Question

x^3 + 4x^2 + 21 = 0 Solving for x

Answer 1

Can you do the start?

Answer 2

I have know idea where to begin. Do you subtract 21 from both sides?

Answer 3

Are you really solving \[x^3+4x^2+21=0\] and not \[x^2+4x+21=0\]?

Answer 4

I'm sure.

Answer 5

What class is this for?

Answer 6

Algebra 2

Answer 7

but one of the exponents is 3, not 2

Answer 8

I can solve a regular quadratic, but I don't know how to do this one.

Answer 9

Oh, I see. :/ @Mertsj @Luis_Rivera

Answer 10

I can tell you what the answers are, but not how to get them:

Here's the real root:
\[\frac{1}{3} \left(-4-16 \left(\frac{2}{695-9 \sqrt{5761}}\right)^{1/3}-\left(\frac{1}{2} \left(695-9 \sqrt{5761}\right)\right)^{1/3}\right)\]

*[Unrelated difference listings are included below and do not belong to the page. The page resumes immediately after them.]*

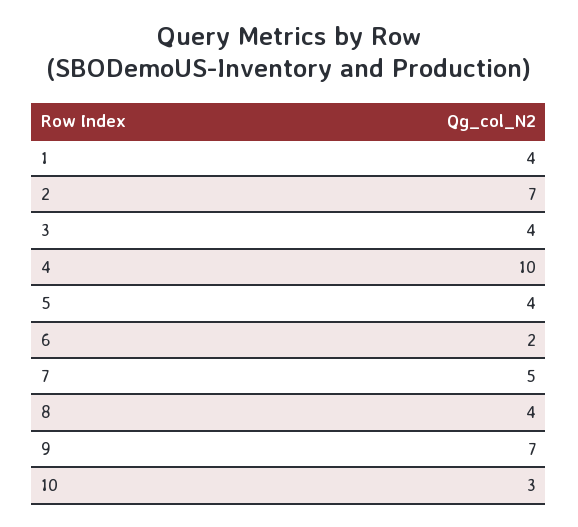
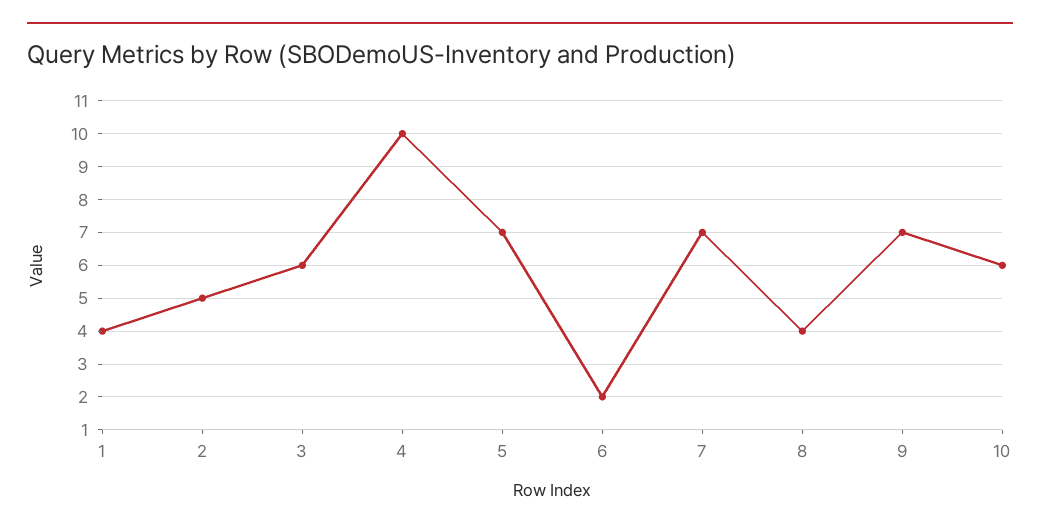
  {
    "1": 4,
-   "2": 7,
+   "2": 5,
-   "3": 4,
+   "3": 6,
    "4": 10,
-   "5": 4,
+   "5": 7,
    "6": 2,
-   "7": 5,
+   "7": 7,
    "8": 4,
    "9": 7,
-   "10": 3
+   "10": 6
  }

That's why I'm skeptical that you're really supposed to be solving a cubic rather than a quadratic...

Answer 11

Btw, @jazy, that should be \[ax^2+bx+c=0\] (same letters you use in the formula, and the middle term corrected)

Answer 12

Right^

Answer 13

thanks anyway